Each line of the data that includes "measured" must be copied.

Segment Start: Entries supplied

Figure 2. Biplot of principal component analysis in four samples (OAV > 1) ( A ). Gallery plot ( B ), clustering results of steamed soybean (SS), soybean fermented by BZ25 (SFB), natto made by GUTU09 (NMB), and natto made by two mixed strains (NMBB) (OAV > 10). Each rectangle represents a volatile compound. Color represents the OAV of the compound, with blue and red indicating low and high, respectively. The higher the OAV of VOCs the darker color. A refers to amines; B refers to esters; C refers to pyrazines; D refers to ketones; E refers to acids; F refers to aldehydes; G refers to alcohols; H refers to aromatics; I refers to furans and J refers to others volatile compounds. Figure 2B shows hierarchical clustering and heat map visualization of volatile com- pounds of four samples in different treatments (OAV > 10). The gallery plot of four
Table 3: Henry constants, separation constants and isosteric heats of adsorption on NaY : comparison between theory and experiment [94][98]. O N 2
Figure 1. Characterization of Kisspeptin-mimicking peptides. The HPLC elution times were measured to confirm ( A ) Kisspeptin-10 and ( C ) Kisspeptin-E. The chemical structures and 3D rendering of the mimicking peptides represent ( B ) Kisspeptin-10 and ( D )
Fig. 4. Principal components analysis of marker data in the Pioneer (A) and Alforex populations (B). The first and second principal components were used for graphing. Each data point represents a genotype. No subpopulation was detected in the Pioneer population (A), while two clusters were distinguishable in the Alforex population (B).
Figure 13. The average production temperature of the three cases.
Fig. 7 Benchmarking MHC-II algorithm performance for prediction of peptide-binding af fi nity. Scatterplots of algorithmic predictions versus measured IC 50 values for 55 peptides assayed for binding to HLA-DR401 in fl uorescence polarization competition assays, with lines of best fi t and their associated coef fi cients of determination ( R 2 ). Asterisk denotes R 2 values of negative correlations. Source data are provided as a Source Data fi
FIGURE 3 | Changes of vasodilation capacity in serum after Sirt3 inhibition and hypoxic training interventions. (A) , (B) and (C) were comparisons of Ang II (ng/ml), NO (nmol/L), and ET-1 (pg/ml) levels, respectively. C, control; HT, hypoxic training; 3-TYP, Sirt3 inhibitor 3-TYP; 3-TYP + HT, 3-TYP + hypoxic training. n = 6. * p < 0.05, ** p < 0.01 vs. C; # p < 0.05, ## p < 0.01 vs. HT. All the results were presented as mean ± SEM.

Segment End: Entries supplied

**Response box:**
Figure 1. Characterization of Kisspeptin-mimicking peptides. The HPLC elution times were measured to confirm ( A ) Kisspeptin-10 and ( C ) Kisspeptin-E. The chemical structures and 3D rendering of the mimicking peptides represent ( B ) Kisspeptin-10 and ( D )
Fig. 7 Benchmarking MHC-II algorithm performance for prediction of peptide-binding af fi nity. Scatterplots of algorithmic predictions versus measured IC 50 values for 55 peptides assayed for binding to HLA-DR401 in fl uorescence polarization competition assays, with lines of best fi t and their associated coef fi cients of determination ( R 2 ). Asterisk denotes R 2 values of negative correlations. Source data are provided as a Source Data fi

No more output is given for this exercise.